Tornando ai giorni nostri, piaccia o no, siamo vincolati alla moneta unica anche dalla Costituzione. L’articolo 75 addirittura non ammette il referendum su leggi “di autorizzazione a ratificare trattati internazionali” come quello sancito a Maastricht). L’articolo 117, inoltre, sancisce che «la potestà legislativa è esercitata dallo Stato e dalle Regioni nel rispetto della Costituzione, nonché dei vincoli derivanti dall’ordinamento comunitario e dagli obblighi internazionali».

Per questo non è un semplice “capriccio” del Colle, nel suo ruolo di «tutore dell’osservanza della legge fondamentale della Repubblica», essersi opposto a chi, come Paolo Savona, a più riprese ha definito l’euro un «cappio al collo» dell’Italia e l’Ue un’organizzazione «viziata da una innata ingiustizia». Senza precedenti, semmai, è il comportamento dei due “premier ombra” Salvini e Di Maio: l’incomprensibile irrigidimento sul nome di un singolo ministro dopo aver decantato per settimane la priorità del programma condiviso nel “contratto”.

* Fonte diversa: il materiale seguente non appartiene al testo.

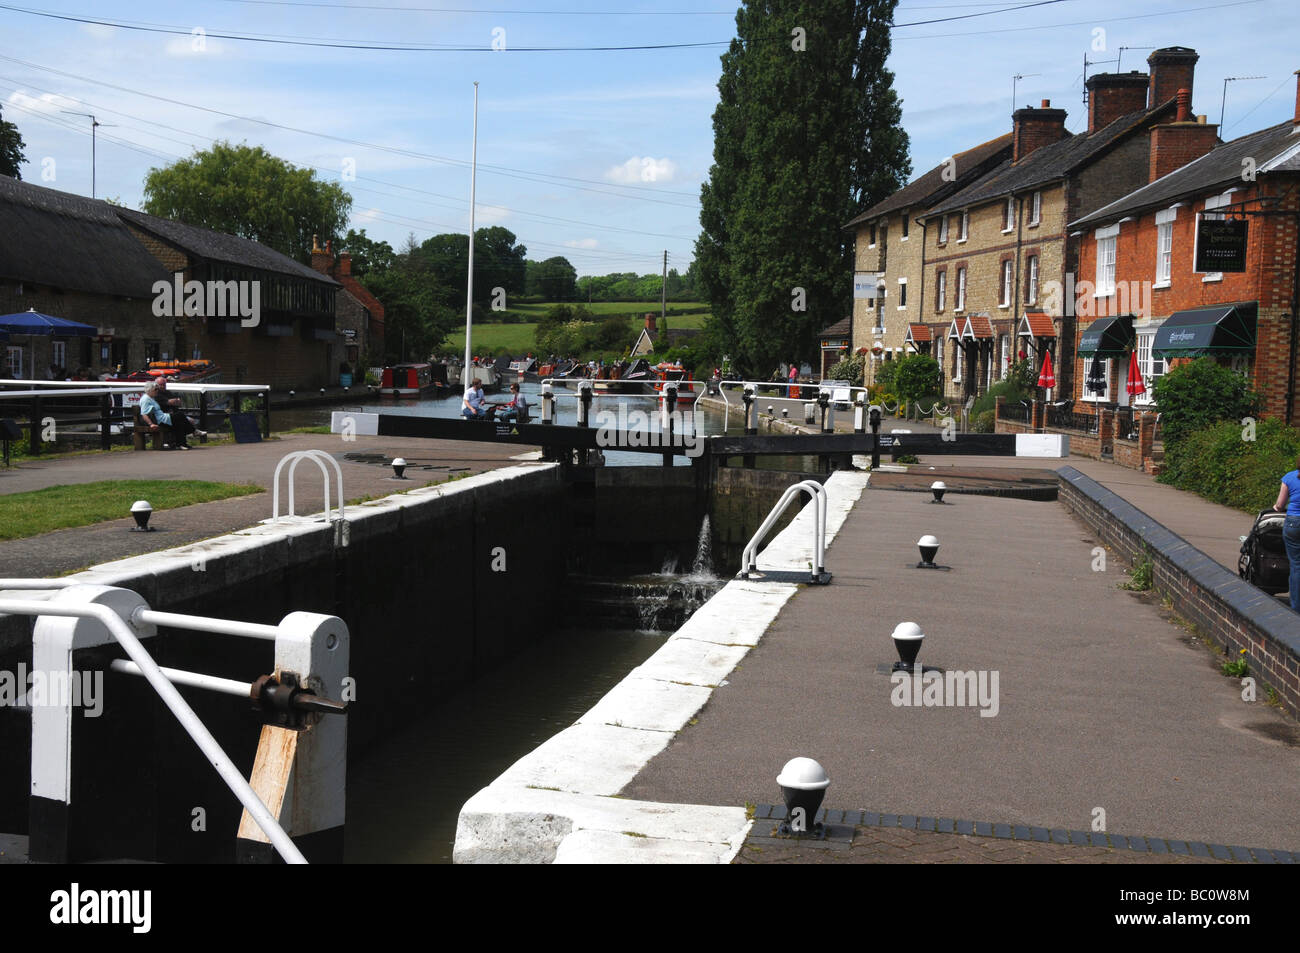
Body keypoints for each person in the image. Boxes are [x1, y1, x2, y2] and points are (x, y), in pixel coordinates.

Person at [139, 381, 205, 450]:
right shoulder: (146, 399)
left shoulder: (151, 398)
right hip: (159, 420)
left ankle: (181, 444)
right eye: (155, 389)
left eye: (157, 389)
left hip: (161, 417)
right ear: (149, 390)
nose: (157, 391)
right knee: (180, 415)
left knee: (179, 423)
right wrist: (151, 424)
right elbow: (144, 414)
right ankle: (193, 431)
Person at [1274, 460, 1300, 611]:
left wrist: (1276, 507)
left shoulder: (1289, 478)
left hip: (1294, 523)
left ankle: (1296, 607)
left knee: (1297, 565)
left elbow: (1280, 505)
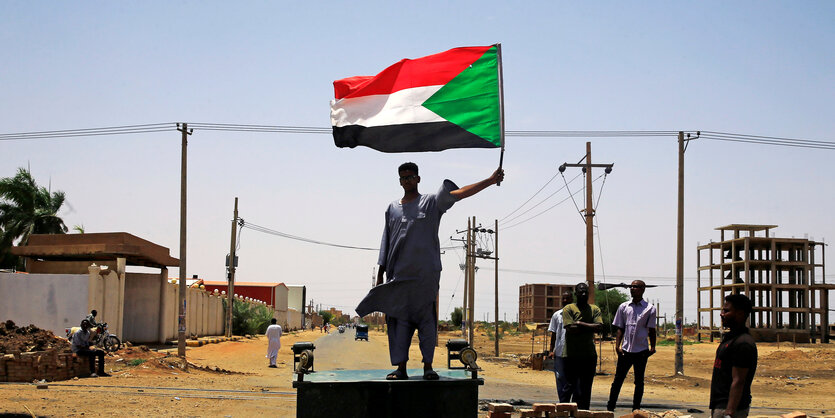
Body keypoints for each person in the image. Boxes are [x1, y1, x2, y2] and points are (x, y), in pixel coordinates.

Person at [356, 162, 504, 381]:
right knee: (399, 323)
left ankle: (428, 367)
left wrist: (490, 181)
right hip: (398, 279)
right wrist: (380, 277)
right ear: (400, 181)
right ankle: (401, 368)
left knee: (427, 322)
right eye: (403, 178)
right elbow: (385, 244)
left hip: (425, 279)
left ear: (418, 179)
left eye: (411, 176)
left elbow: (460, 193)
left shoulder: (431, 203)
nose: (407, 180)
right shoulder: (392, 208)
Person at [607, 280, 657, 412]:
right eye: (631, 287)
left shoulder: (650, 308)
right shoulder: (624, 307)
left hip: (641, 351)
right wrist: (617, 346)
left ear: (643, 289)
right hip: (625, 351)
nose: (632, 289)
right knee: (618, 380)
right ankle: (610, 408)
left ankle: (636, 409)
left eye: (635, 287)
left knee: (639, 382)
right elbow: (620, 328)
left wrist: (653, 347)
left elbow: (652, 330)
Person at [710, 293, 757, 418]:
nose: (722, 314)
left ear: (740, 313)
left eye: (726, 311)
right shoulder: (730, 339)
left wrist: (729, 413)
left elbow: (739, 380)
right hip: (720, 405)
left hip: (730, 409)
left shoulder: (743, 343)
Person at [562, 282, 603, 410]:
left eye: (585, 292)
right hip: (571, 355)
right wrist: (589, 326)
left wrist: (579, 323)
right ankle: (564, 411)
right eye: (581, 292)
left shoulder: (594, 309)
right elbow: (570, 328)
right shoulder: (569, 308)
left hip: (588, 355)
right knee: (569, 386)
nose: (583, 294)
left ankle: (584, 412)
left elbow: (600, 327)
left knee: (586, 387)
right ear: (576, 294)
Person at [547, 291, 574, 402]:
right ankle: (563, 403)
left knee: (572, 379)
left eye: (567, 298)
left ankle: (570, 402)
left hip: (573, 353)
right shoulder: (557, 315)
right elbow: (553, 334)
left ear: (572, 299)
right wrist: (551, 350)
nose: (565, 301)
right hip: (559, 352)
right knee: (560, 378)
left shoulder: (576, 314)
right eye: (563, 298)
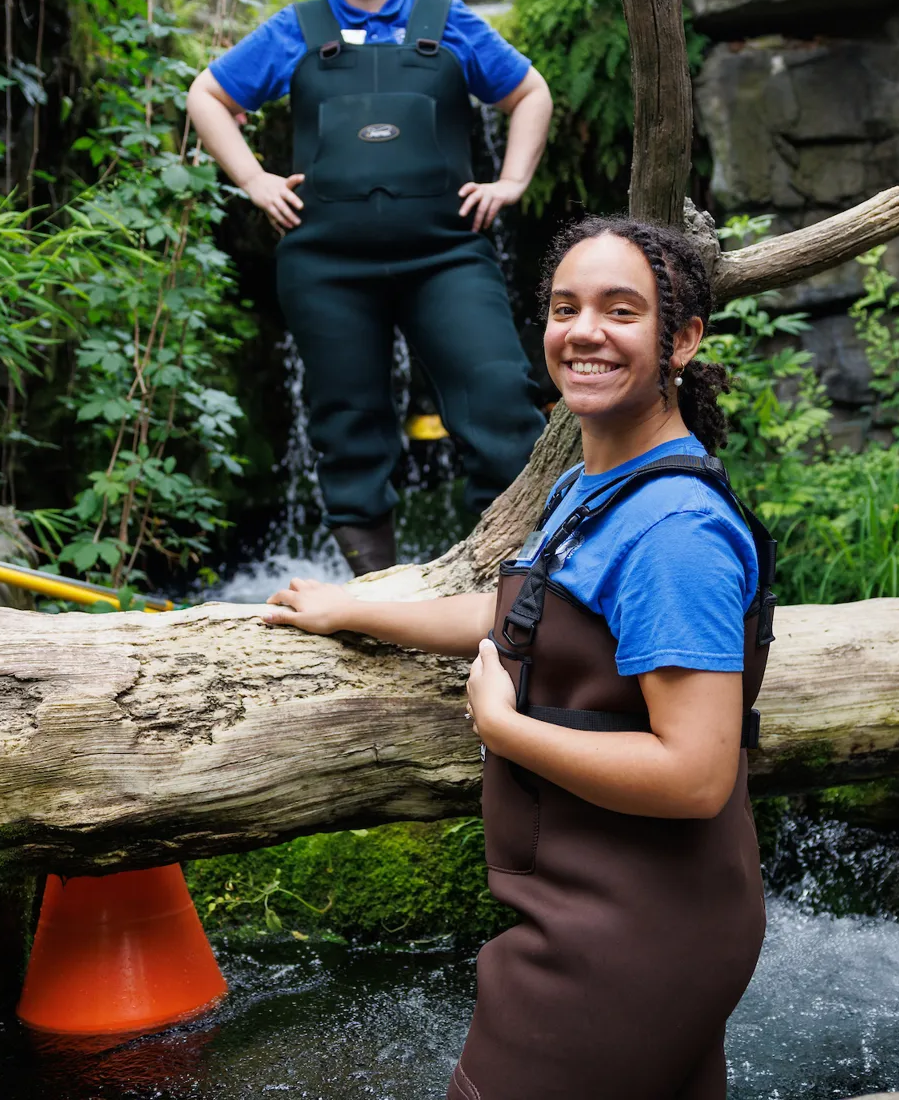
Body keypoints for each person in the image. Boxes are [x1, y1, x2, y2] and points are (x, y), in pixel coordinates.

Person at [263, 216, 778, 1099]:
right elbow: (524, 616)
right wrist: (358, 608)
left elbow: (694, 771)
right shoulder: (593, 485)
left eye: (621, 311)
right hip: (623, 914)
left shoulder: (673, 535)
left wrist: (503, 727)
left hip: (627, 939)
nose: (583, 332)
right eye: (564, 307)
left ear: (682, 339)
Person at [187, 0, 554, 577]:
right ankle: (379, 596)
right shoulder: (296, 30)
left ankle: (511, 586)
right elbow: (206, 93)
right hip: (326, 268)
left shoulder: (447, 22)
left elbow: (529, 91)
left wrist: (511, 181)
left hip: (446, 257)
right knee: (348, 427)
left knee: (501, 402)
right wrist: (254, 179)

Per evitare di fare la figura degli “statisti dell’ultima ora”, urlando al golpe e aizzando la folla, a chi si propone alla guida del “cambiamento” basterebbe informarsi, ripercorrere le cronache politiche e confrontarsi con le regole del gioco. Non basta, infine, proclamare la “Terza Repubblica” per stravolgere gli ordinamenti, ma bisogna anche riscriverli in Parlamento (non a caso la nostra Costituzione è definita “rigida” in quanto, a differenza delle forme “flessibili” in vigore in altri Paesi, le sue disposizioni per essere modificate necessitano di procedure più complesse rispetto alle leggi ordinarie).

Ricorrendo (strumentalmente) a reazioni scomposte, piagnistei e analisi deliranti della realtà, si finisce con il confermare la fondatezza delle preoccupazioni di chi è tenuto a tutelare gli equilibri di un Paese in difficoltà sì, ma non ancora sull’orlo del baratro.